Composition: History & Theory: 1865 - 1899
In Professing Literature: An Institutional History (1987), Gerald Graff explains that English in the 1860s still meant elocution and rhetoric. Because students would enter the fields of politics and law where oratorical powers were essential, English classes taught elocution. In addition, writing competitions were tied to oratory. “Yale students were relieved from recitation once a week to read their compositions out loud” and engage in disputes,” Graff explains, “The president commented on students’ performance and manner of delivery (43). In 1865, the study of English literature evolved from oratory and elocution to composition. Harvard introduced a course in “reading English aloud” which later changed into a composition requirement (44). Literary Societies: English literature was first introduced by literary societies and their libraries. In these literary societies, students debated public and cultural issues of their time such as their religious doubts (45). The Waning of Oratorical Culture: One of the most famous people to revitalize elocution was Hiram Corson. He believed that “what is needed is not more talk about literature, but the literature itself” (47). In addition, Corson highlighted that the only means of capturing the spiritual essence of a poem was through reading it out loud (48). The second promoter of literary elocution was Robert Cumnock. He was, as his students described him, not interested in public issues at that time but with the literature of an earlier age (50).

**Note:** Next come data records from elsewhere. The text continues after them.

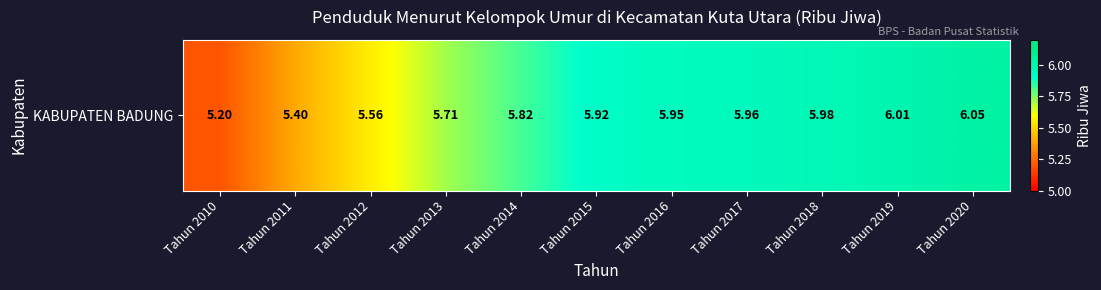

The value at Tahun 2010 is 6.8. True or false?

False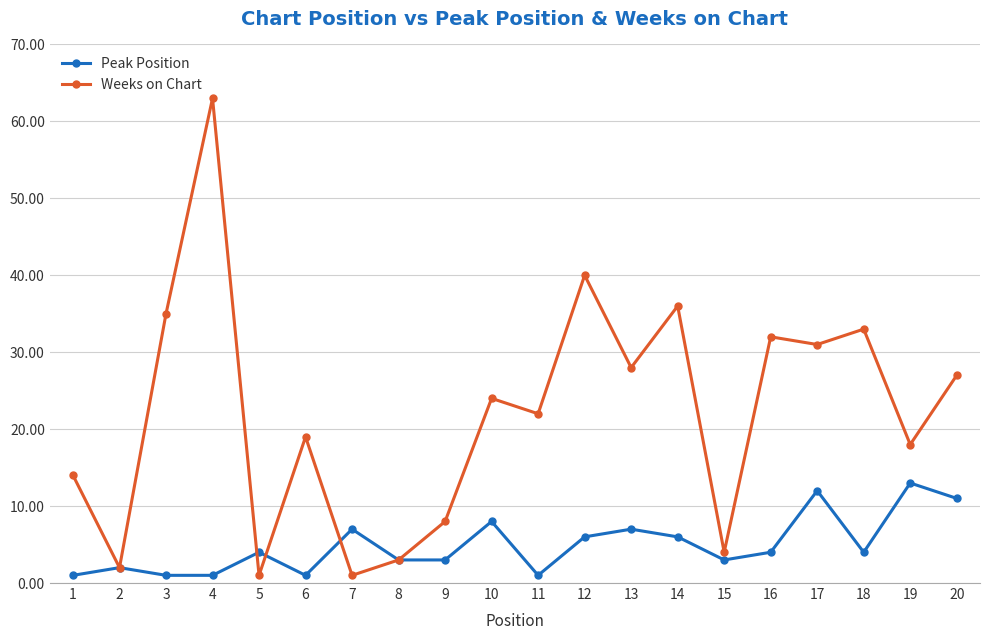

At which category is the sum across all series the highest?

4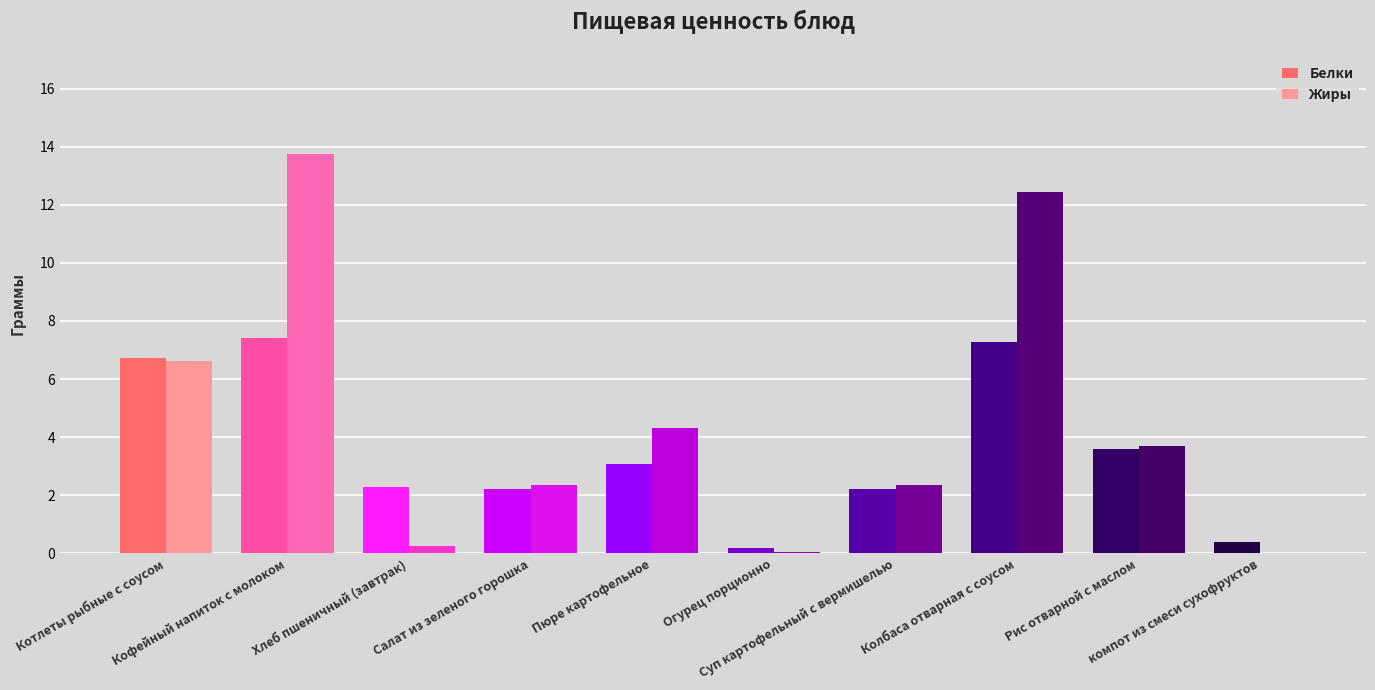

Between Хлеб пшеничный (завтрак) and Колбаса отварная с соусом, which series saw the biggest shift?

Жиры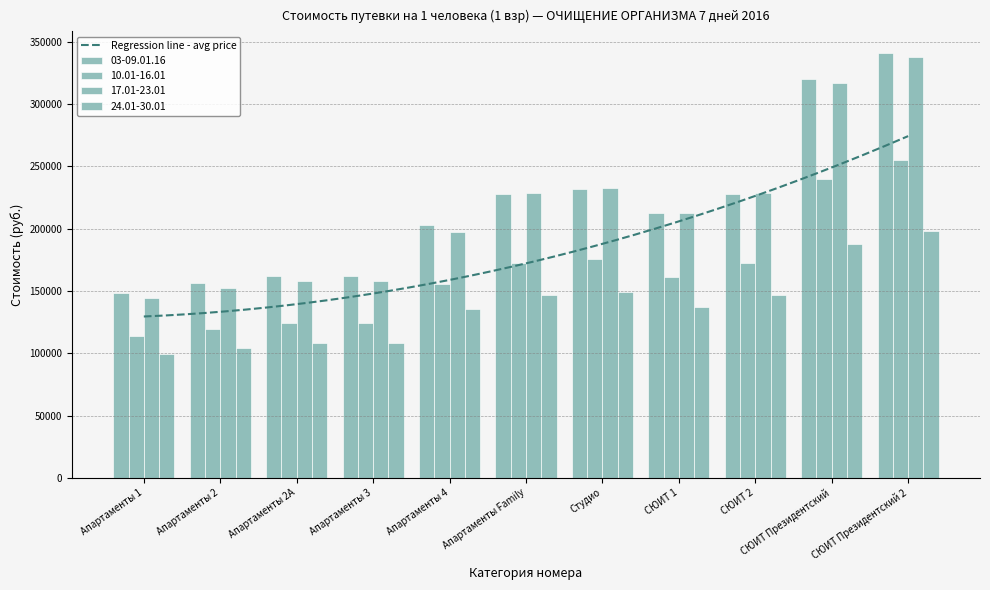

What is the difference between the 03-09.01.16 values at СЮИТ Президентский and Апартаменты 1?

171613.9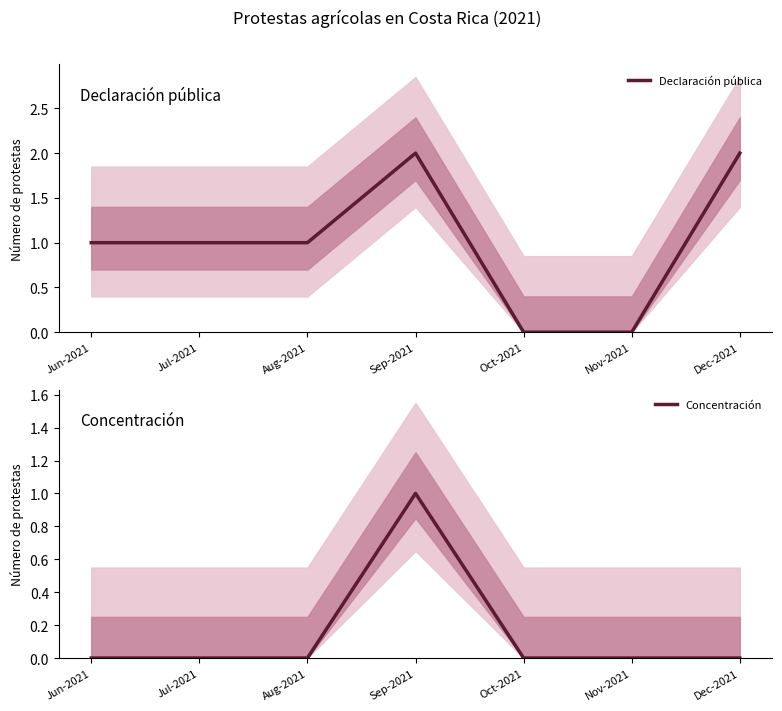

How many values in Declaración pública are above zero?

5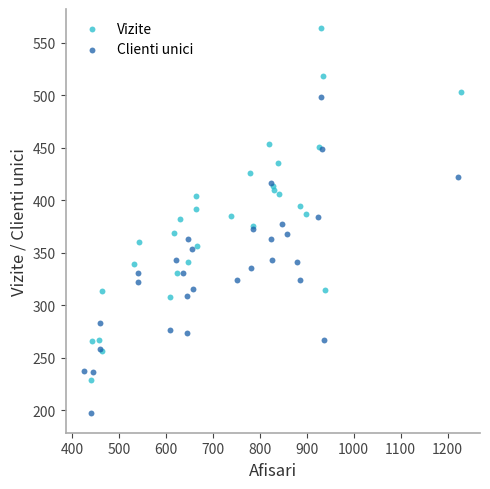

Which series has the largest Y range (max minus min)?

Vizite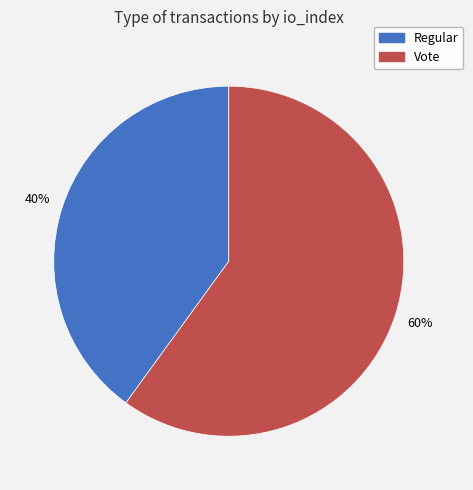

Rank the categories by value from lowest to highest.

Regular, Vote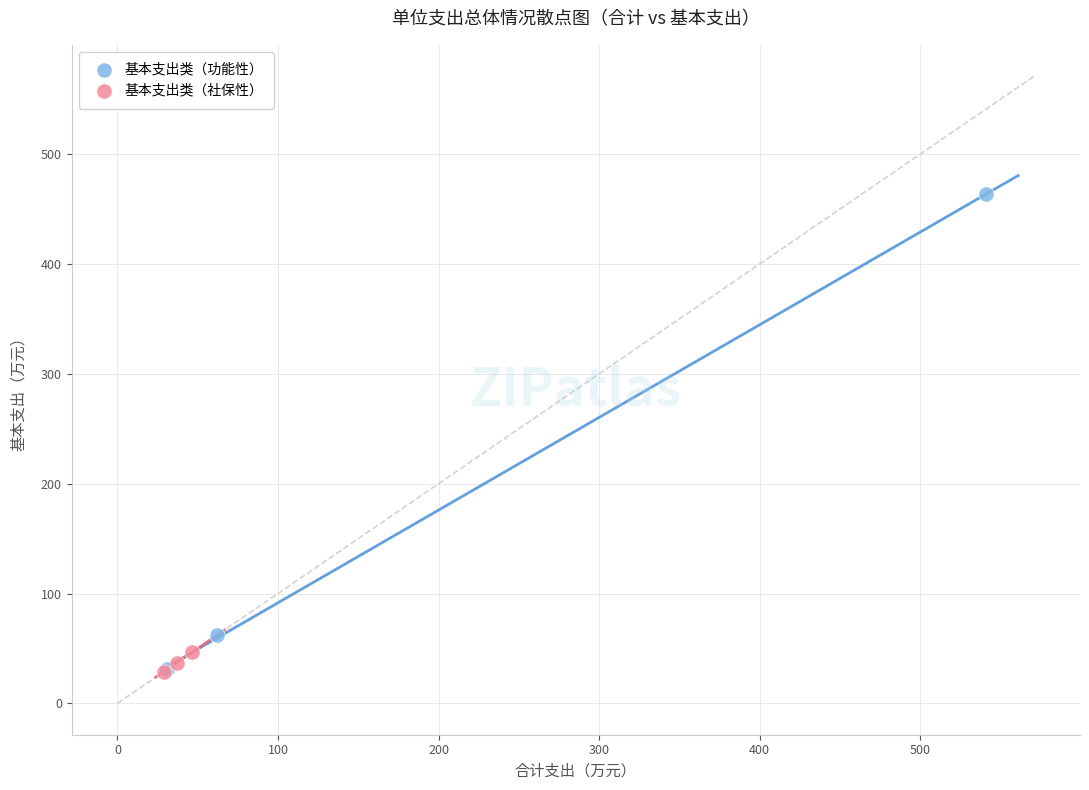

Which series has the largest Y range (max minus min)?

基本支出类（功能性）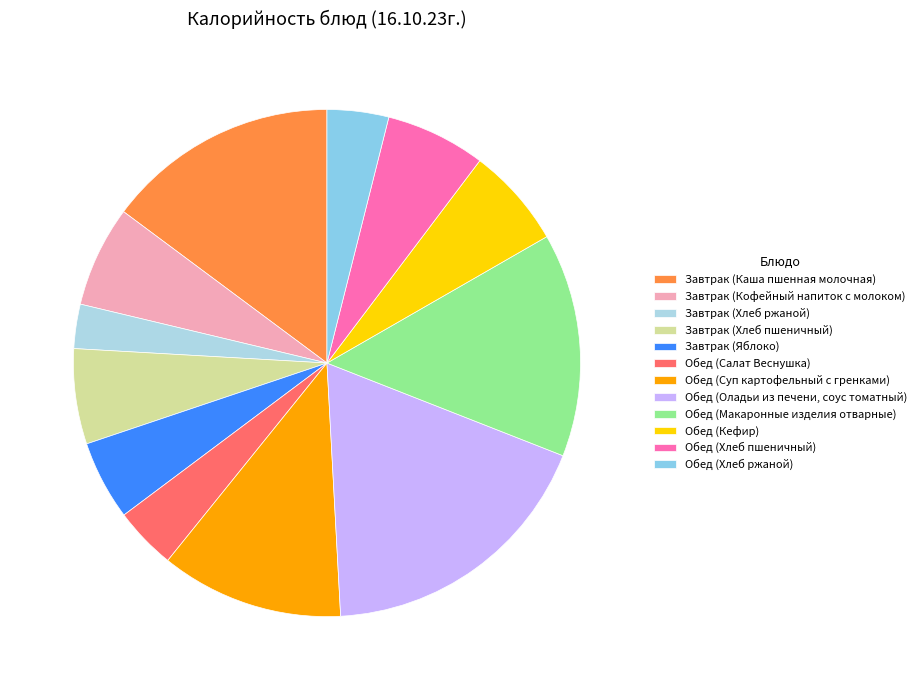

The Обед (Кефир) slice represents 6% of the pie. True or false?

True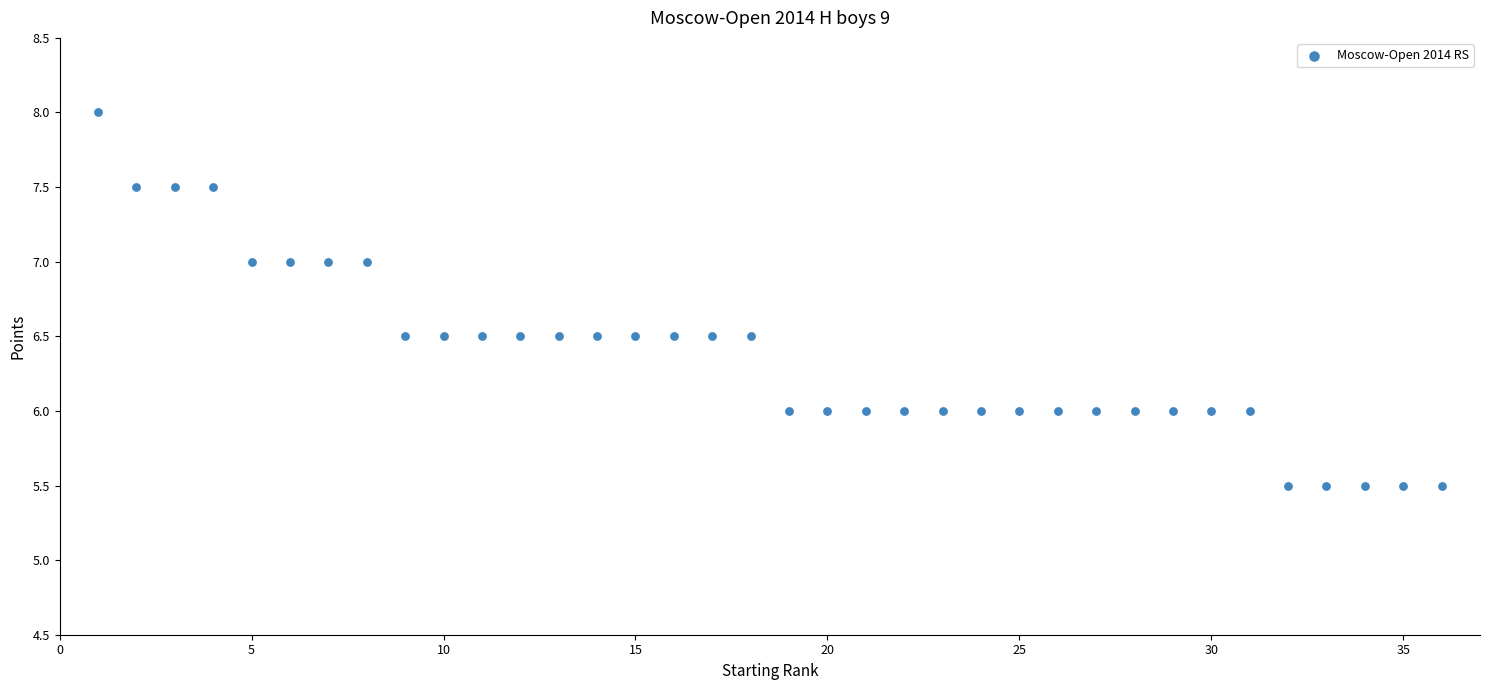

What is the range of Y values (max minus min)?

2.5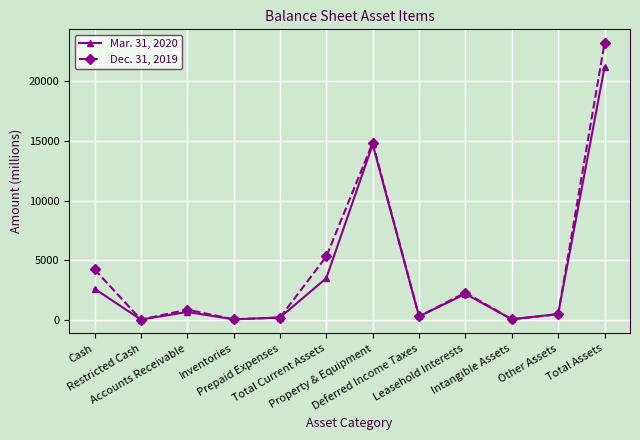

What is the value of the Mar. 31, 2020 point at the 5th from the left?

186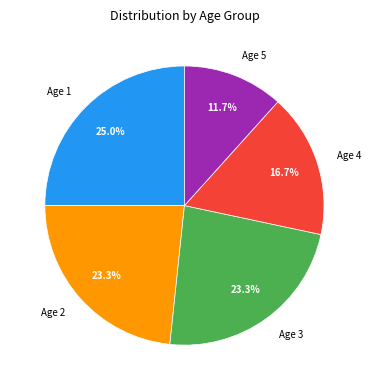

What is the largest slice in the pie chart?

Age 1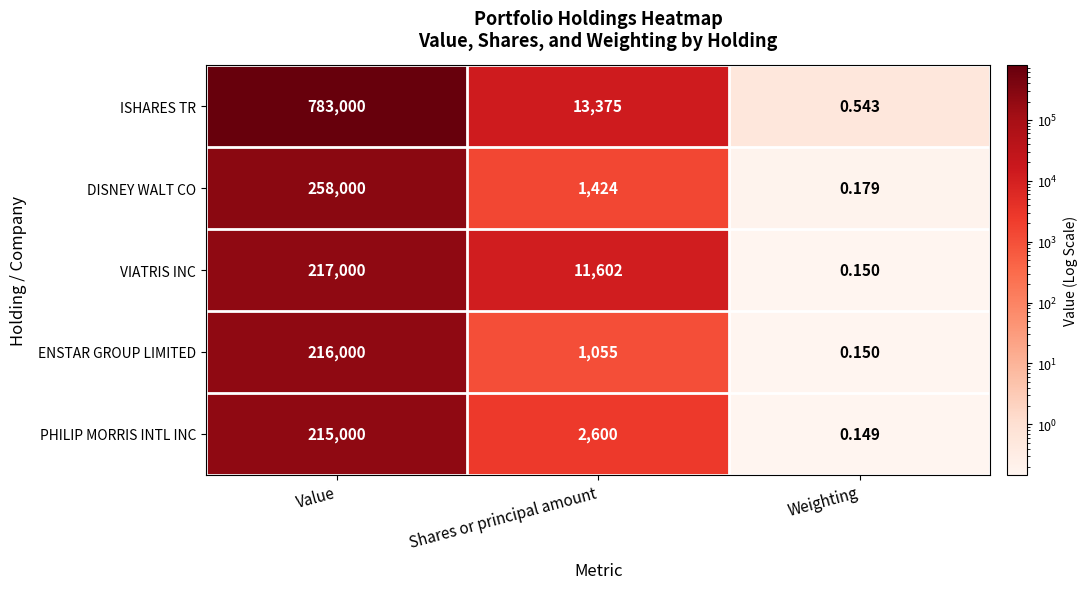

Where does the ENSTAR GROUP LIMITED series first go above 1055?

Value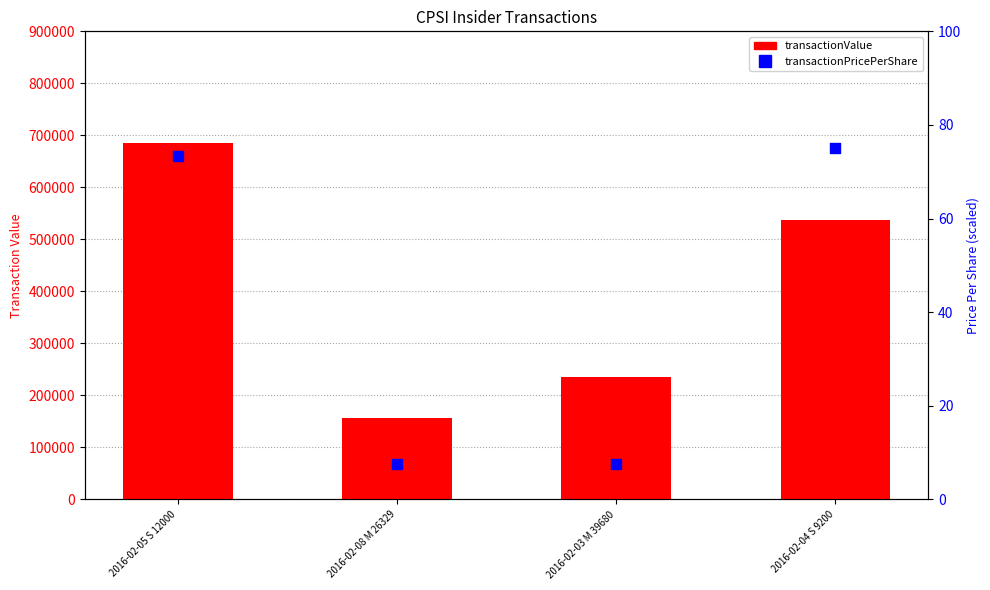

What is the total value across all series at 2016-02-08 M 26329?

156401.6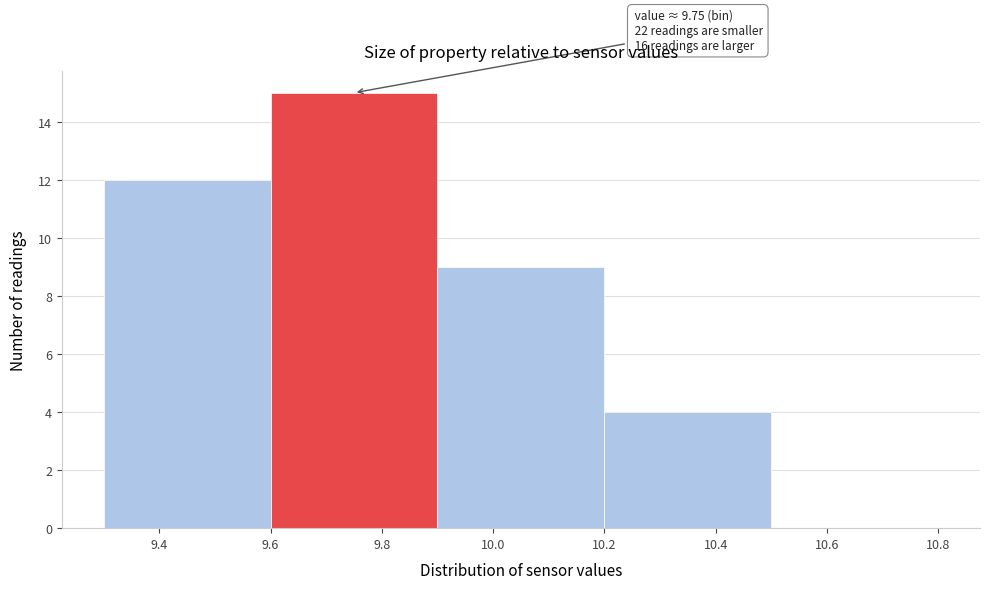

Which range on the x-axis has the tallest bar?

9.6 to 9.9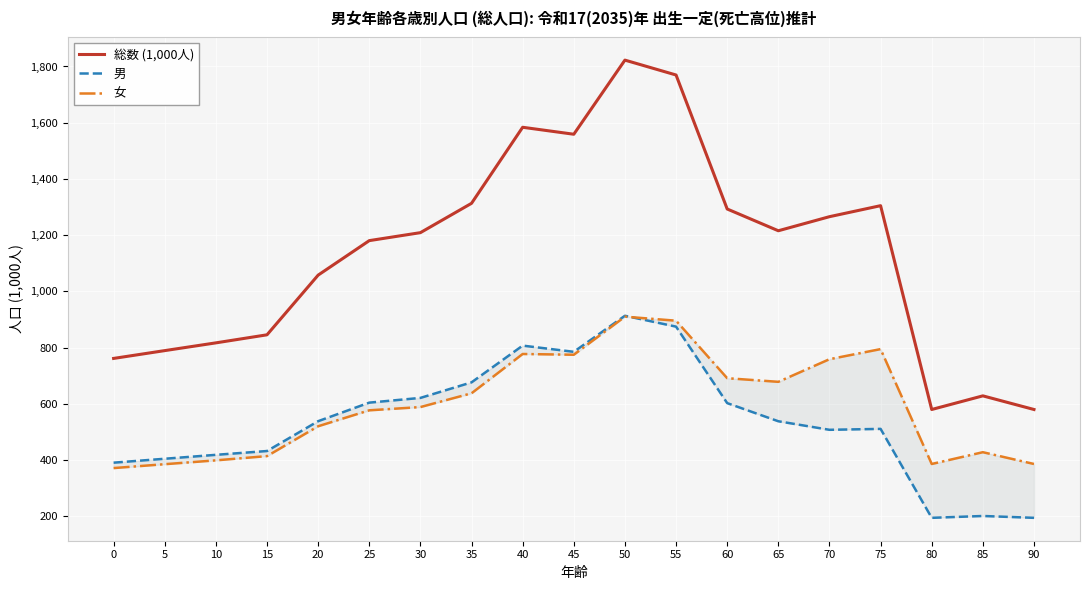

True or false: 総数 (1,000人) has more than 1 points higher than both neighbors.

True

Due to the fact that the teachers who taught the Classics were the same ones to teach English literature in the preprofessional era, the class routine was the same. Just like the Classics, literature was subordinate with grammar, rhetoric and logic. The recitation method remained in force. However, the surrounding literary culture provided an enlivening context for the English courses (36). In the English classes of the 1890s, students “passed through four years of a college course without once hearing from the lips of an instructor in the class-room the name of a single English author or the title of a single English classic” (37). Women were encouraged to pursue subjects such as English literature because it was considered a feminine preoccupation. They were also encouraged to avoid tackling masculine subjects such as mathematics, Greek and sciences. It was believed that “women’s minds were incapable of rigorous intellectual tasks” which explains the high number of female writers in the nineteenth century (37). An English class included: a grammar lesson, calling for the meaning of words, the connection of clauses, biography, historical facts, etc. In other words, students studied literary texts in a historical, linguistic manner. Among the first to deviate from the traditional pedagogical practices to the other extreme of impressionism was Lowell. He drew upon his knowledge and familiarity with the text in class and neglected to attend faculty meetings or read students’ papers.